George Rebane
[This is the transcript of my regular KVMR commentary that was broadcast on 11 May 2012.]
It’s graduation season during a particularly intense election year while the economy is stuck in the mud, and technological advances still come pouring out the research universities and private industry. Our educational system at all levels puts 4.3 million young people out into what you might think is America’s workforce. A good fraction of these youth have not completed their education – they are either high school dropouts or leave college before earning some recognized certificate of completion.
And when we look at our graduates – those who can boast a high school diploma, an AA degree, or a baccalaureate sheepskin – we discover that they are proudly educated in skills few can understand and employers cannot use. The result is that an alarming fraction of these people cannot qualify for the fewer jobs that this economy is producing. What’s more, they will not qualify for the kinds of jobs that a future job market will demand when the economy finally begins to recover.
Most academics and writers who have studied this alarming shift in skills demographics continue to blame it on what and how our youngsters are taught in their schools. First, teaching has long been devalued by policies which attract the lower tiers of college graduates into the profession. And for years now the curriculum of essential skills has been watered down and in some cases eliminated altogether.

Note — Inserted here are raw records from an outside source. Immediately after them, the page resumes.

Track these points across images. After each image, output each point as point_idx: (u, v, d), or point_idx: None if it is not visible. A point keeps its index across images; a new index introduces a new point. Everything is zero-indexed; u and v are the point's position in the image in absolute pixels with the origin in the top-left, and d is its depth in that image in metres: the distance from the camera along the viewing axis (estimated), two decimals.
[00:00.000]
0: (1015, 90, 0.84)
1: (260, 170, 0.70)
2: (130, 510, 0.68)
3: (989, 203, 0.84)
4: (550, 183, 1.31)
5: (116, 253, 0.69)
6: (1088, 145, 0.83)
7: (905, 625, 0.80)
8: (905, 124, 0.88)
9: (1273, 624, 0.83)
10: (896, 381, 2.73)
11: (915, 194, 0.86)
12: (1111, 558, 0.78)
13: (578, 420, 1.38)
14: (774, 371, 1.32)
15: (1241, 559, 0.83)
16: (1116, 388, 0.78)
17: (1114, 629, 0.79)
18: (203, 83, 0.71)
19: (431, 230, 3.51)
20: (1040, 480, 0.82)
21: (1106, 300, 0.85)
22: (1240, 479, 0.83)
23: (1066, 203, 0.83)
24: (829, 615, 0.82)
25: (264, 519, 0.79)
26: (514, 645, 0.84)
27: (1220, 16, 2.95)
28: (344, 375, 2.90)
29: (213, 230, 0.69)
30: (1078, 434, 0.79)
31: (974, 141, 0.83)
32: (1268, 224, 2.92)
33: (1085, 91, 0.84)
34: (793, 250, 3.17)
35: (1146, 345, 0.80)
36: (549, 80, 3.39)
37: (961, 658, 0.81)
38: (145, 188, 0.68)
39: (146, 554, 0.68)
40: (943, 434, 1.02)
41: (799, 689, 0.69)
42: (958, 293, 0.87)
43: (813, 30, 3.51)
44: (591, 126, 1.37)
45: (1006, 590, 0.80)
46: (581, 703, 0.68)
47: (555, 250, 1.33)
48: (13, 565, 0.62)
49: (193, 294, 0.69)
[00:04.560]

I’m, of course, talking about subjects that motivate and prepare students to take science, technology, engineering, and math, the so-called STEM subjects, in high school and college. For example, the latest and greatest federal program called ‘Race to the Top’ is redefining the top in its Common Core curriculum standards by calling for a delay from the 8th to the 9th grade in starting to teach algebra. That removes 20% of the available math schedule for high schoolers.
Apparently the little darlins are no longer ready to start algebra in the 8th grade because of what they didn’t learn in the previous seven years. And that brings me to what the kids have actually been taught during those years, and will continue to learn until they walk out of school into the chill wind of the real world. Today’s young people belong to something that the psychologists and demographers have labeled the 'Me Generation'.

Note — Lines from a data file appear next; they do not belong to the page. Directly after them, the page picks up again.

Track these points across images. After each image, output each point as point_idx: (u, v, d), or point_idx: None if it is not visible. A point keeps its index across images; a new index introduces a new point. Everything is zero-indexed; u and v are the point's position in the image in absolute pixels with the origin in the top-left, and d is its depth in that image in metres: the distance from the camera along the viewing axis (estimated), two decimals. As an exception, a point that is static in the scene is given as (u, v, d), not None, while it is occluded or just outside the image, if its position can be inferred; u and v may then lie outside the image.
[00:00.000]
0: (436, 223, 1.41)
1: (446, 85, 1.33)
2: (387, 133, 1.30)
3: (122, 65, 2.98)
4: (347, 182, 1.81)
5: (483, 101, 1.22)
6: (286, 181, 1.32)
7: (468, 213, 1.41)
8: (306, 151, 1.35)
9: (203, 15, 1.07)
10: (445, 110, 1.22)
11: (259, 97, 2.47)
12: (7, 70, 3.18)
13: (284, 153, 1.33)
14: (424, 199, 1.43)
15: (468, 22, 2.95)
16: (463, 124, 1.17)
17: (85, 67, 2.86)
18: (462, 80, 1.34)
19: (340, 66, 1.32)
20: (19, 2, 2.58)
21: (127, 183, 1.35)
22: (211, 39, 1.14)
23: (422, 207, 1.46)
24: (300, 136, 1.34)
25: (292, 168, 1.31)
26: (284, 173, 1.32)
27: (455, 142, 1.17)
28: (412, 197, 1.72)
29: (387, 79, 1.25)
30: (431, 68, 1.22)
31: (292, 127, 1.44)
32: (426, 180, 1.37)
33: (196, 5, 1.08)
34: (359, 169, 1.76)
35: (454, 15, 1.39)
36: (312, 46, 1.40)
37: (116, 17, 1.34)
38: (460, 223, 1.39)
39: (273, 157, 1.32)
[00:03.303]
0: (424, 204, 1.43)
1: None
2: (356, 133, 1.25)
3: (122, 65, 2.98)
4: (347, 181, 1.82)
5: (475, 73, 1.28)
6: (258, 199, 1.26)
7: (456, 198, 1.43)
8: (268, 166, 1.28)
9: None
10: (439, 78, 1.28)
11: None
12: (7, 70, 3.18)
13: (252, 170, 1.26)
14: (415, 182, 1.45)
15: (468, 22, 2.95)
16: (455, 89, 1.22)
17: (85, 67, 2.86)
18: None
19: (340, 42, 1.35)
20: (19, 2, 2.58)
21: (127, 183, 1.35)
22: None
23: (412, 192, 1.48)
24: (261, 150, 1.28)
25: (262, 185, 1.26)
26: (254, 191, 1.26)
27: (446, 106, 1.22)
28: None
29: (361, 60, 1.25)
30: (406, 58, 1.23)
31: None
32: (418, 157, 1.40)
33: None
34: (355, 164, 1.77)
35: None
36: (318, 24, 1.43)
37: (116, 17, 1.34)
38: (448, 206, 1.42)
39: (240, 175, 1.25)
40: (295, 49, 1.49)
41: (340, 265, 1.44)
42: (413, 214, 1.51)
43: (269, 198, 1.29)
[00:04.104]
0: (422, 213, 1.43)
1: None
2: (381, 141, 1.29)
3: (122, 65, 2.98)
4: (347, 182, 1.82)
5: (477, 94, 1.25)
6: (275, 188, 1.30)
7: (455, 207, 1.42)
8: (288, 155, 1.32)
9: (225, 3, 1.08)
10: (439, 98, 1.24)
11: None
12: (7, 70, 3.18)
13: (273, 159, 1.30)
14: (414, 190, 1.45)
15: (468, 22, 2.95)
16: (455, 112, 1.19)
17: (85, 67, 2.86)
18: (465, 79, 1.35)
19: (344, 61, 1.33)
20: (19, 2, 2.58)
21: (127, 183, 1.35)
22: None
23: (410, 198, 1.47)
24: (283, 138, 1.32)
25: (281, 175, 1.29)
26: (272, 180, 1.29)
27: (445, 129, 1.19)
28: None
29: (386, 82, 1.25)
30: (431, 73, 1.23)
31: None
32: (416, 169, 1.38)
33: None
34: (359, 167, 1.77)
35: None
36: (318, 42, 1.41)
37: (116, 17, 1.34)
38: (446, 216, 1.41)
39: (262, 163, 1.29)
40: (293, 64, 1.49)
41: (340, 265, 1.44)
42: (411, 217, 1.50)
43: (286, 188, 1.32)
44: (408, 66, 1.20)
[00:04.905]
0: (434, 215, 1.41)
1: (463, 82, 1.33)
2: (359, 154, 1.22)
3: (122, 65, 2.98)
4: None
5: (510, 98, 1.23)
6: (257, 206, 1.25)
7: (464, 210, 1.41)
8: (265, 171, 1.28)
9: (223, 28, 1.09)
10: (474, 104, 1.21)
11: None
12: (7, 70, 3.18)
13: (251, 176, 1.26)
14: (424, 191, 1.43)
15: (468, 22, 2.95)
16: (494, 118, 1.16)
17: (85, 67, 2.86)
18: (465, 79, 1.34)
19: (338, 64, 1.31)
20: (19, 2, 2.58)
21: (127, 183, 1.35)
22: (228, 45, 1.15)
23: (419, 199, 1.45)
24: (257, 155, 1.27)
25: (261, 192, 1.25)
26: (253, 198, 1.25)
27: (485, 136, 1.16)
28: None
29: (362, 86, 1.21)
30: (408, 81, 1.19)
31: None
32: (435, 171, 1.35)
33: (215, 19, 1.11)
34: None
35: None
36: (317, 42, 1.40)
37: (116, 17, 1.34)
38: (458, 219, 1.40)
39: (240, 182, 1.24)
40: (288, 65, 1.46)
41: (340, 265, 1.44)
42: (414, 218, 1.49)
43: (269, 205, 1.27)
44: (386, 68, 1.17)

In the aggregate, the Me Generation is full of young people who have mastered the curriculum of self-esteem. Who have received ‘attaboys’ and ‘good job!’ accolades all their lives from sensitive, inclusive, sharing, and caring teachers and parents. After a while these celebrations become the expected norm, the notion of failure in childhood has been removed. Everyone’s performance is at least ‘great’, and often reaches ‘awesome’, while actually having achieved nothing special in the larger scheme of things.
In the Me Generation the more you conform to the institutionally correct norm, the more you are praised for being something very unique. You know you are an excellent student, and if you have trouble learning something, the fault is not yours. It is because you learn in your own special way, and the system didn’t fulfill your requirements. Therefore special dispensation is due in your particular case. In any event failure for you is not in the cards. And so you go sailing through what is called public education and the university experience, and finally land in the real world.
Bret Stephens of the WSJ recently wrote a letter to this year’s Me Generation which had this memorable passage, “Through exertions that—let's be honest—were probably less than heroic, most of you have spent the last few years getting inflated grades in useless subjects in order to obtain a debased degree. Now you're entering a lousy economy, courtesy of the very president whom you, as freshmen, voted for with such enthusiasm. Please spare us the self-pity about how tough it is to look for a job while living with your parents. They're the ones who spent a fortune on your education only to get you back— return-to-sender, forwarding address unknown.”
My name is Rebane, and I also expand on these and other themes in my Union columns, and on georgerebane.com where this transcript appears. These opinions are not necessarily shared by KVMR. Thank you for listening.